Thursday, December 21, 2017

Peggy Olson / More than just a survivor




Peggy Olson
More than just a survivor



With the long-awaited fifth season beginning next week, Guardian writers meet the actors who play their favourite characters in the show


Kira Cochrane
Wednesday 21 March 2012 20.00 GMT





Elisabeth Moss as Peggy Olson.
 Elisabeth Moss as Peggy Olson. Photograph: Frank Ockenfels/AMC

From the moment she read the Mad Men pilot, Elisabeth Moss fell hard for her character, Peggy Olson, attracted by her "delicious complications". Peggy was an ingenue entering a terrifying, towering new world, "and I loved the fact," says Moss, "that she was this really naive, inexperienced, wide-eyed woman – she didn't even know how to use a typewriter – and then, at the end of the pilot, she sleeps with one of her bosses!"
It could have been the start of a tired story – young woman sleeps her way to the top. But Peggy is subtle, confounding, surprisingly strong; someone who uses her ideas rather than her sexuality to get ahead, and exhibits exemplary cool when the two collide. One of her earliest successes came when she was given vibrating exercise pants to test, noticed their surprisingly stimulating effect, and suggested they be sold as a stealthy sex toy, the Rejuvenator. The idea led straight to a promotion.
Peggy is the quiet, mousy Catholic woman who demands her own office. She's the character for whom the word square sometimes seems to have been invented, who declares to her colleagues: "I'm Peggy Olson, and I want to smoke some marijuana." She is the secretary turned stunningly sharp advertising creative who saves the company when it teeters.
And she also often seems the only character set not just to survive the 1960s, but thrive. Some of the other characters, says Moss, "have lived a lot of their lives, and they're not changing their behaviour and habits. But Peggy doesn't know what she will be. She hasn't become the person she is going to be for the rest of her life." (The other notable exception is Sally Draper, who I like to imagine becoming a strident student feminist in the 1970s, fomenting revolution and thus reuniting her parents in a frenzy of shared horror.)
While Peggy's boss Don Draper is on an alarming downward spiral, "she's moving up", says Moss, "and they're passing each other on the way". Their bond is intense, with both nursing dark secrets.

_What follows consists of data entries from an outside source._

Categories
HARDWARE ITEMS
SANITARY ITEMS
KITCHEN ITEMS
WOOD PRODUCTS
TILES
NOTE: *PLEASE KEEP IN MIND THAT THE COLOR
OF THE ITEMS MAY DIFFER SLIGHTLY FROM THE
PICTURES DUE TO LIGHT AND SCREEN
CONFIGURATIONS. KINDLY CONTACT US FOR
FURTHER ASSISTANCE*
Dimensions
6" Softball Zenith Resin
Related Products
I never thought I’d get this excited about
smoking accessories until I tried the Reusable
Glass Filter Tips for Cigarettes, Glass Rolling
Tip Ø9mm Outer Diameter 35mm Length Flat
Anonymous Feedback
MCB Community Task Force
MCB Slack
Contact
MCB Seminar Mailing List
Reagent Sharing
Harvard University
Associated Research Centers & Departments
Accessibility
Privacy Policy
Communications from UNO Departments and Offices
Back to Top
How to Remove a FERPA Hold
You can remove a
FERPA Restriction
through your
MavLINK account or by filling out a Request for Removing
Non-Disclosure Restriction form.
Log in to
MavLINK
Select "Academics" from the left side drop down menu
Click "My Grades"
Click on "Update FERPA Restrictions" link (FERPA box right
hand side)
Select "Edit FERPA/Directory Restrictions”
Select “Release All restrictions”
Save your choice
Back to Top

Moss's favourite moment came in an episode from the fourth series, called The Suitcase, when Don asked Peggy whether she ever thought about the baby she had after that pilot-episode liaison with colleague Pete. "I try not to," she replied, "but then it comes up out of nowhere." She paused. "Playgrounds." "To me," says Moss, "that one word, 'playgrounds', is my favourite line ever, because it sums up exactly what this person's experience has been with the baby she gave away."
Peggy is a still point amid a welter of trouble, whisky and pills, and one of the joys is in seeing her relationships develop: her often testy interaction with office manager Joan; the uncomfortable frisson between her and Pete – the boss she slept with who is no longer her boss. Peggy is an everywoman, and the epitome of feminism, says Moss, and she is outdoing her colleagues, while remaining essentially good.
Will she take Don's job? Moss laughs. "I have no idea," she says, "but I don't think she wants it. I think she wants her own job, her own life, her own power." If she carries on like this, she'll get it.